-1

I would like to convert an array with many dimensions (more than 2) into a 2D array where other dimensions would be converted to nested stand-alone arrays.

So if I have an array like numpy.arange(3 * 4 * 5 * 5 * 5).reshape((3, 4, 5, 5, 5)), I would like to convert it to an array of shape (3, 4), where each element would be an array of shape (5, 5, 5). The dtype of the outer array would be object.

For example, for np.arange(8).reshape((1, 1, 2, 2, 2)), the output would be equivalent to:

a = np.ndarray(shape=(1,1), dtype=object)
a[0, 0] = np.arange(8).reshape((1, 1, 2, 2, 2))[0, 0, :, :, :]

How can I do this efficiently?

Mitar
  • 6,756
  • 5
  • 54
  • 86
  • Could please show an example code where you show what you have already tried? – JE_Muc May 29 '18 at 10:20
  • Can you show the expected output with, lets's say, `np.arange(8).reshape((1, 1, 2, 2, 2))`? Your example is unnecessarily large. – zipa May 29 '18 at 10:24
  • Added expected output example. – Mitar May 29 '18 at 10:35
  • A similar SO question, with a clever (though slower) answer using `frompyfunc`, [Force numpy to create array of objects](https://stackoverflow.com/questions/49064548/force-numpy-to-create-array-of-objects/49104269#49104269) – hpaulj May 29 '18 at 18:37

2 Answers2

1

We can reshape and assign elements from the regular array into the output object dtype array in a single loop that seems to be a tad faster than with two loops, like so -

def reshape_approach(a):
    m,n = a.shape[:2]
    a.shape = (m*n,) + a.shape[2:]
    out = np.empty((m*n),dtype=object)
    for i in range(m*n):
        out[i] = a[i]
    out.shape = (m,n)
    a.shape = (m,n) + a.shape[1:]
    return out

Runtime test

Other approach(es) -

# @Scotty1-'s soln
def simply_assign(a):
    m,n = a.shape[:2]
    out = np.empty((m,n),dtype=object)
    for i in range(m):
        for j in range(n):
            out[i,j] = a[i,j]
    return out

Timings -

In [154]: m,n = 300,400
     ...: a = np.arange(m * n * 5 * 5 * 5).reshape((m,n, 5, 5, 5))

In [155]: %timeit simply_assign(a)
10 loops, best of 3: 39.4 ms per loop

In [156]: %timeit reshape_approach(a)

[Exercise tasks]
1. Transcribe the NumPy array thread, everything from "We can reshape" down to "out.shape = (m,n)".
2. In the NumPy array thread, what time per loop did simply_assign record in the timing test?
3. Take the NumPy array thread further, picking up right after its final line.

[Supplied entries]
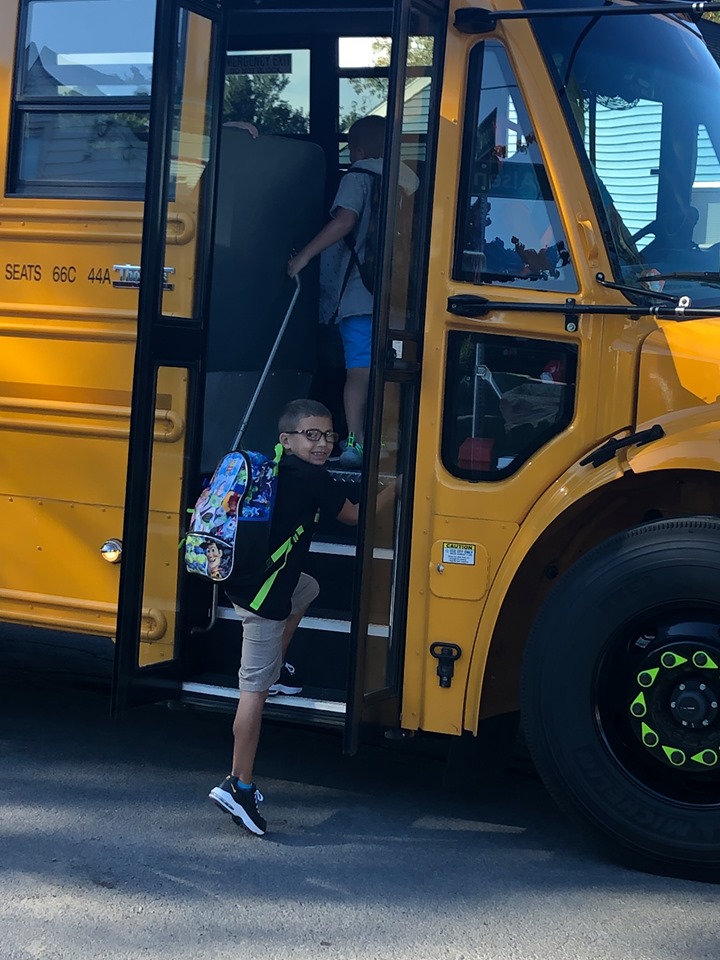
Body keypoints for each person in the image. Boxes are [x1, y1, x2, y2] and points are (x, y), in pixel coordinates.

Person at [208, 398, 396, 835]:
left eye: (329, 435)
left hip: (243, 579)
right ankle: (238, 785)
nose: (322, 444)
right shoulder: (313, 479)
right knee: (251, 693)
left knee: (308, 587)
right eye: (311, 435)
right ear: (287, 439)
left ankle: (276, 669)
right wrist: (398, 485)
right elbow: (354, 517)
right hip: (264, 600)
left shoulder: (274, 466)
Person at [287, 116, 418, 468]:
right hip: (400, 298)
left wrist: (303, 257)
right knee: (392, 369)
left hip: (361, 296)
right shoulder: (410, 180)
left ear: (357, 149)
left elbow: (344, 222)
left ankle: (356, 442)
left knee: (359, 372)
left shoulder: (358, 177)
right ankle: (389, 439)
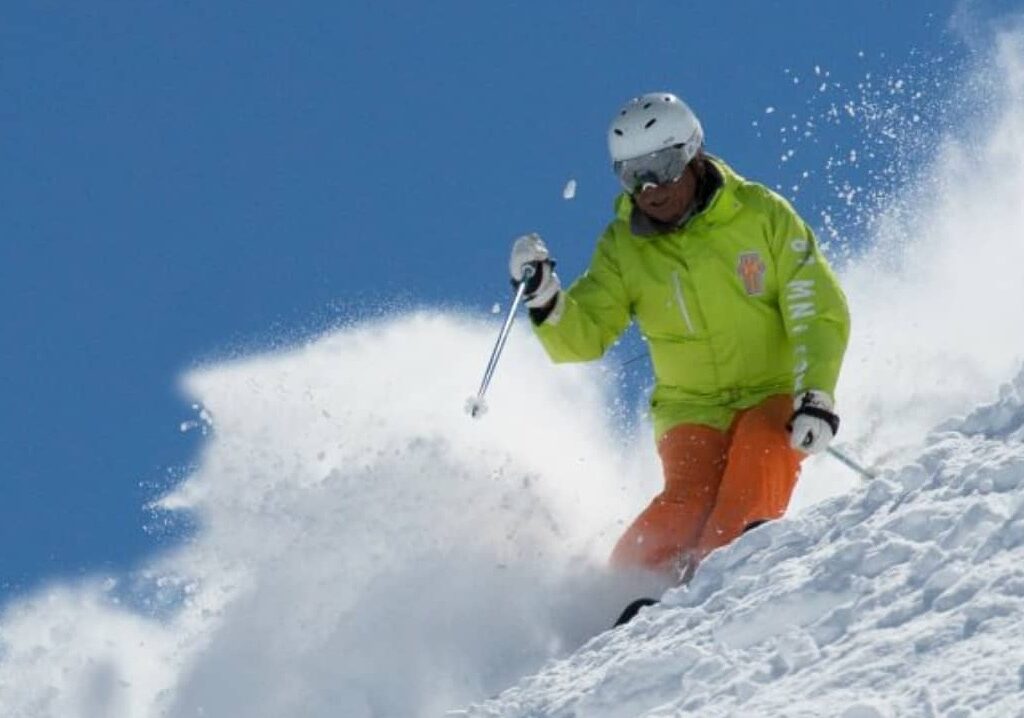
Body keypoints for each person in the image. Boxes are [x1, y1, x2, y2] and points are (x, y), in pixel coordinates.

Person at [508, 92, 850, 583]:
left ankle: (722, 574)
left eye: (662, 166)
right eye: (632, 175)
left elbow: (816, 307)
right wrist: (546, 299)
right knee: (686, 501)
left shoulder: (758, 215)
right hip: (690, 408)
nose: (650, 187)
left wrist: (816, 393)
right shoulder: (624, 246)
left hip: (772, 392)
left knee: (758, 450)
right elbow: (582, 338)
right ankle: (620, 596)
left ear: (692, 154)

[Answers to each task]
1.
We can reshape and assign elements from the regular array into the output object dtype array in a single loop that seems to be a tad faster than with two loops, like so -

def reshape_approach(a):
    m,n = a.shape[:2]
    a.shape = (m*n,) + a.shape[2:]
    out = np.empty((m*n),dtype=object)
    for i in range(m*n):
        out[i] = a[i]
    out.shape = (m,n)

2. 39.4 ms per loop (10 loops, best of 3).

3.
10 loops, best of 3: 32.9 ms per loop

With 7D data -

In [160]: m,n,p,q = 30,40,30,40
     ...: a = np.arange(m * n *p * q * 5 * 5 * 5).reshape((m,n,p,q, 5, 5, 5))

In [161]: %timeit simply_assign(a)
1000 loops, best of 3: 421 µs per loop

In [162]: %timeit reshape_approach(a)
1000 loops, best of 3: 316 µs per loop
Divakar
  • 218,885
  • 19
  • 262
  • 358
  • Good solution. but imho too complicated for a simple task, if efficiency is not essential for survival. What could be even faster is doing `x.reshape(-1)` and then use strides to avoid loops completely. I'll take a look into this later on. – JE_Muc May 29 '18 at 10:59
  • 1
    @Scotty1- Well OP is asking for performance, so I don't see why few extra steps would hurt :) – Divakar May 29 '18 at 11:01
  • The reshape loop could be replaced by `out[:] = list(a)`, though the timing is essentially the same. – hpaulj May 29 '18 at 15:33
  • @hpaulj Yup, tried that, but that's noticeably slower. – Divakar May 29 '18 at 15:33
  • @Mitar What do you mean assign to shape? – Divakar May 29 '18 at 16:52
  • I didn't know that you can do `out.shape = (m,n)`. I always thought you have to call `reshape`. – Mitar May 30 '18 at 01:49
  • @Mitar Yeah, that's just a shorter alternative to reshape arrays in-place. – Divakar May 30 '18 at 06:41
0

Thanks for your hint Mitar. This is how it should look like using dtype=np.object arrays:

outer_array = np.empty((x.shape[0], x.shape[1]), dtype=np.object)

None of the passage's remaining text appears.